La situación de los cristianos perseguidos en el mundo tras la presidencia de Donald Trump

Desde la conclusión de la presidencia de Donald Trump en enero de 2021, la persecución de los cristianos en el mundo ha mostrado tendencias preocupantes. Según la Lista Mundial de la Persecución 2025, publicada por la organización Puertas Abiertas, más de 380 millones de cristianos enfrentan altos niveles de persecución y discriminación por su fe, lo que representa un incremento respecto a los 365 millones reportados en 2024.

Durante la administración de Trump, se implementaron políticas que afectaron directamente a los cristianos perseguidos. Por ejemplo, en enero de 2025, el presidente Trump suspendió durante al menos 90 días el Programa de Admisión de Refugiados de Estados Unidos (USRAP), que en el año fiscal 2024 había reasentado a 100.000 personas que huían de la persecución, incluidos casi 30.000 cristianos. Esta medida generó preocupación entre organizaciones religiosas, que temían un impacto negativo en aquellos que buscan refugio debido a la persecución religiosa.

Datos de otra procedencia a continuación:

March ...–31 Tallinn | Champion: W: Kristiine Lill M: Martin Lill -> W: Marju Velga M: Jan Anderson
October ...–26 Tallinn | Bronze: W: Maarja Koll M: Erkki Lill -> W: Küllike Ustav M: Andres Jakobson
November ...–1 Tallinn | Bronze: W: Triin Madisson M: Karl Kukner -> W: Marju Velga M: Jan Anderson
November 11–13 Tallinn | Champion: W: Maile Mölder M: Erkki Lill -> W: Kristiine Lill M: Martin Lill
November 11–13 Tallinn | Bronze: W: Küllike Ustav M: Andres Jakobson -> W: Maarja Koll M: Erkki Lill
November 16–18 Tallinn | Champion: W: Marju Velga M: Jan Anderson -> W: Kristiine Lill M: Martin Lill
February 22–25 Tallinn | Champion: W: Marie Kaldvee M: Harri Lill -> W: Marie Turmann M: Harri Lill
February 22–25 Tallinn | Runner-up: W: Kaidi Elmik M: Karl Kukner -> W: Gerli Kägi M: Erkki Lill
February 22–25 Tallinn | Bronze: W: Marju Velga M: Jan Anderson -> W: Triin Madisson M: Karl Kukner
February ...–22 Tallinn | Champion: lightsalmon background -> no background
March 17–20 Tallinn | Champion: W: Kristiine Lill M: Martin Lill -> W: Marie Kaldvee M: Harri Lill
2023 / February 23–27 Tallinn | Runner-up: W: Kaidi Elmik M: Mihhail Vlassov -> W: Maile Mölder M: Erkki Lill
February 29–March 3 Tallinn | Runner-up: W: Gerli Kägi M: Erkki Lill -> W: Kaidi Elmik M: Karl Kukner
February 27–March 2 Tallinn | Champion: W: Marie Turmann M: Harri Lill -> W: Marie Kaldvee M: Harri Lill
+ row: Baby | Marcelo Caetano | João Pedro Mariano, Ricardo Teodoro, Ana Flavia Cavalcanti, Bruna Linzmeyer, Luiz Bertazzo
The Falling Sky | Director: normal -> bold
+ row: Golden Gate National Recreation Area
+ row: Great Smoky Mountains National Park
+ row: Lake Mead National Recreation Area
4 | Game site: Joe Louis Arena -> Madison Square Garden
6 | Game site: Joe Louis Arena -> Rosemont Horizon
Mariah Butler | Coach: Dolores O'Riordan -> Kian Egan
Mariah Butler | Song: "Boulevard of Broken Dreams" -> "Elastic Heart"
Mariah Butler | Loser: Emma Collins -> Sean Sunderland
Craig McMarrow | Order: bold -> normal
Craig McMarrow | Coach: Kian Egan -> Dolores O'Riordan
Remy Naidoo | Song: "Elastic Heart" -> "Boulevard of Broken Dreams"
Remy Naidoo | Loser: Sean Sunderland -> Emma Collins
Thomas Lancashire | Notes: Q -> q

A nivel global, la persecución ha aumentado en diversas regiones. En África Subsahariana, la violencia ha obligado al desplazamiento de 16 millones de cristianos, y Nigeria sigue siendo un punto crítico, con 3.100 cristianos asesinados entre octubre de 2023 y septiembre de 2024, representando el 69% de los asesinatos a nivel mundial en ese periodo.

En Asia, países como Corea del Norte y Afganistán continúan siendo lugares de extrema persecución. En América Latina, naciones como México y Nicaragua han experimentado incrementos en la violencia y discriminación hacia los cristianos, impulsados por el crimen organizado y políticas gubernamentales represivas.

En conclusión, tras la presidencia de Donald Trump, la situación de los cristianos perseguidos en el mundo no ha mejorado y, en algunos casos, ha empeorado. Las políticas migratorias restrictivas y la falta de atención internacional han contribuido a que millones de cristianos continúen enfrentando amenazas, violencia y discriminación debido a su fe. Es imperativo que la comunidad internacional redoble sus esfuerzos para proteger la libertad religiosa y brindar apoyo a quienes sufren por sus creencias.